In this paper, we have described a novel likelihood based method that can integrate sparse, long-range haplotype information from sequence reads with haplotype information from population reference panels to enable dense and accurate whole-genome haplotyping of individual genomes. We have demonstrated that this approach significantly improves the completeness and accuracy of haplotype phasing using whole-genome Hi-C data for human genomes. We also find that a new multi-enzyme Hi-C chemistry developed by Arima Genomes significantly improves the completeness of whole-genome haplotyping compared to existing single-enzyme Hi-C data.

Using 30–40× Illumina whole-genome sequencing using the Arima Hi-C protocol, the integrated phasing method can assemble highly accurate and complete haplotypes for human genomes (>98% of variants phased and error rates <0.2%). Recent work (Porubsky et al., 2017) showed that combining data from 10 Strand-seq cells with 10 × Pacific Biosciences long read data was sufficient to phase more than 95% of variants into a single chromosome-spanning block. Here we have shown that it is possible to obtain dense and chromosome-spanning haplotypes with very low error rates using data from a single sequencing technology. Therefore, using low-coverage (∼10×) Hi-C sequencing for genomes in projects such as the Genotype-Tissue Expression (GTEx) project (Lonsdale et al., 2013) would be highly informative since it would provide accurate long-range haplotype information for eQTL mapping as well as information about the 3D structure of the genome.

Our integrated phasing method approximates the haplotype likelihood from a population reference panel using second-order probability distributions that capture the uncertainty in the phase information from population data and can be combined with sequence reads for phasing using HapCUT2. This approach is not limited to Hi-C data and we have shown that it improves the completeness and accuracy of phasing using another sparse haplotyping method, Strand-seq.
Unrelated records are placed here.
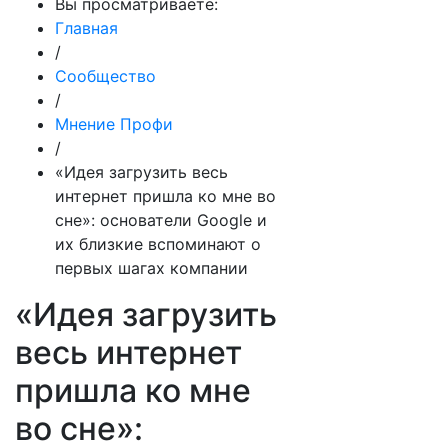
Вы просматриваете:
Главная
/
Сообщество
/
Мнение Профи
/
«Идея загрузить весь
интернет пришла ко мне во
сне»: основатели Google и
их близкие вспоминают о
первых шагах компании
«Идея загрузить
весь интернет
пришла ко мне
во сне»: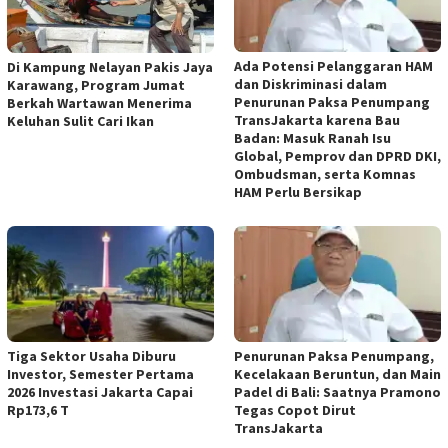
Ada Potensi Pelanggaran HAM
Di Kampung Nelayan Pakis Jaya
dan Diskriminasi dalam
Karawang, Program Jumat
Penurunan Paksa Penumpang
Berkah Wartawan Menerima
TransJakarta karena Bau
Keluhan Sulit Cari Ikan
Badan: Masuk Ranah Isu
Global, Pemprov dan DPRD DKI,
Ombudsman, serta Komnas
HAM Perlu Bersikap
Tiga Sektor Usaha Diburu
Penurunan Paksa Penumpang,
Investor, Semester Pertama
Kecelakaan Beruntun, dan Main
2026 Investasi Jakarta Capai
Padel di Bali: Saatnya Pramono
Rp173,6 T
Tegas Copot Dirut
TransJakarta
For Hi-C data, our method significantly outperforms an existing statistical phasing method, SHAPEIT2, in terms of switch error rates. Even though this method can leverage haplotype information from sequence reads (Delaneau et al., 2013), our results indicate that SHAPEIT2 is unable to fully utilize the long-range haplotype information in Hi-C reads.
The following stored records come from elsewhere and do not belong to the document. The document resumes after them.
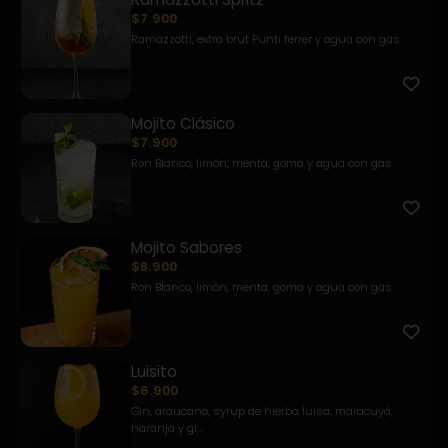
$7.900
Ramazzotti, extra brut Punti ferrer y agua con gas.
Mojito Clásico
$7.900
Ron Blanco, limón, menta, goma y agua con gas.
Mojito Sabores
$8.900
Ron Blanco, limón, menta, goma y agua con gas.
Luisito
$6.900
Gin, araucano, syrup de hierba luisa, maracuyá,
naranja y gi...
One limitation of our integrated phasing method is that the ability to phase rare variants that are not linked by sequence reads to other variants is limited by the size of the population reference panel. In this paper, we have used the 1000 Genomes Project reference panel which has haplotypes from 2504 individuals. Use of larger haplotype reference panels such as the recently published HRC panel (McCarthy et al., 2016) with 64 976 haplotypes will likely improve the ability to phase rare variants.